Alexandra revela que percebeu uma grande diferença nos comentários conforme a região do mundo onde seu trabalho foi divulgado. “A maioria das reações de repugnância vieram de países da América do Sul e da Ásia, enquanto que as de encorajamento vieram da América do Norte, Europa e da Austrália”, afirma.

Higiene e depilação

Para quem defende a eliminação dos pelos, a higiene costuma ser a principal justificativa. Para a dermatologia Helena Costa, pós-graduada em medicina estética e membro da Sociedade Brasileira de Laser em Medicina e Cirurgia, essa questão depende dos cuidados de cada um. “Os pelos propiciam um aumento de umidade na região e, consequentemente, o mau cheiro”, explica.

A dermatologista acredita que as funções originais dos pelos, como proteção e controle de temperatura, já não são mais importantes nos dias de hoje, em que as roupas cumprem esse papel. Depilar-se ou não, para a médica, é uma decisão puramente estética. “Não sou nem um pouco contra tirar [os pelos]”, diz.

Apesar de não se opor à depilação, Helena Costa orienta suas pacientes a não erradicar definitivamente os pelos pubianos, também por uma razão estética. “Quando a gente vai envelhecendo, a região vai ficando escurecida, tendo uma certa flacidez e os pelos, de alguma maneira, disfarçam um pouquinho”, justifica.

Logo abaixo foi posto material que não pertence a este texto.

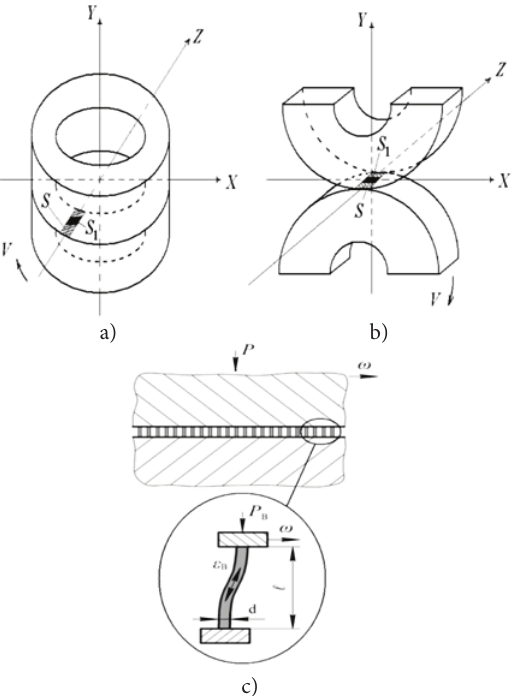
Fig. 1. A Kinematic scheme of friction units in the form of rings (a) and rollers (b), a scheme of friction contact and an idealized scheme of element destruction in the contact area (c): V indicates rotational velocity, S – the area of contact interaction; S 1 – the area on the contact surface; d – the size of composite material element on the contact surface; l – the length of the element; P , P B – indicate, respectively, the contact pressure of surfaces and the element on the contact surface, ω –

A depilação total da região íntima, segundo a médica, é um desejo frequente entre as mais jovens, geralmente motivado pelo pedido dos namorados. “As mulheres acima de 30 anos não costumam ter essa vontade”, afirma a dermatologista.

Para Nubia Abe, que não se depila desde setembro de 2013, quando iniciou o projeto “Pelos Pelos”, o machismo e a sociedade de consumo são os principais responsáveis pela imposição de ter o corpo sempre liso. “Não é a mulher que escolhe se depilar ou não, a escolha está sempre associada à aprovação dos homens”, critica.

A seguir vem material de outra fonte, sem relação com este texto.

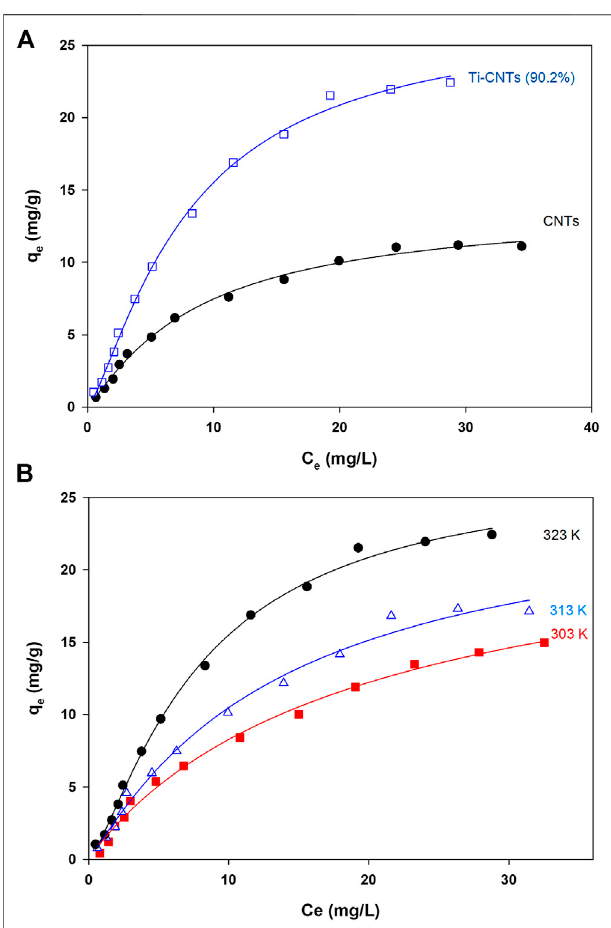
FIGURE 5 | Adsorption isotherms A: Co ions adsorption by CNTs and Ti-CNTs (90.2%) B: Adsorption isotherms of Co by Ti-CNTs (90.2%) at different temperatures (Lines passing through experimental points representing Langmuir-Freundlich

Helena Costa pensa de forma diferente. “É mais uma questão das próprias mulheres. As pacientes mais novas dizem que o namorado pede, mas é uma vontade delas também”, afirma.

Pelos já foram sexy

Se atualmente os pelos causam repulsa, há algumas décadas não era assim. A historiadora Mary Del Priore, autora do livro “Histórias e Conversas de Mulher” (Editora Planeta), conta que os fios das axilas femininas eram vistos com excitação. “Os pelos das axilas permitiam identificar a cor dos pelos púbicos e isso fazia com que os homens tivessem devaneios eróticos”, explica.

Até os anos 1920, as mangas compridas predominavam no vestuário feminino. As mangas curtas só surgem a partir daquela década, principalmente por causa da entrada da mulher no mercado de trabalho e das exigências de movimento, agilidade e leveza. Como os pelos das axilas eram extremamente eróticos para os homens, as mulheres precisavam raspá-los. “Era um atrativo monstruoso para o homem, seria como ver uma aréola de um mamilo nos dias de hoje”, compara Mary.

A moda continuou influenciando os padrões de beleza e conforme as saias foram diminuindo de comprimento, a depilação das pernas também se popularizou, assim como a das virilhas em razão dos biquínis. A indústria cosmética também contribuiu para esse hábito, que Mary Del Priore chama de movimento de higienização. “O corpo hoje não pode cheirar nada, a não ser perfume. É uma nova visão sobre o corpo”, diz.

Para a historiadora, a depilação excessiva é um modismo da nossa época e a resistência de algumas mulheres em relação a esse comportamento representa um retorno à naturalidade do corpo feminino. Mary lembra que as feministas dos anos 1960 também não raspavam seus pelos. “É uma resistência relacionada a essa percepção de valorizar a mulher como ela é, em carne e osso, do jeito que veio ao mundo”, finaliza.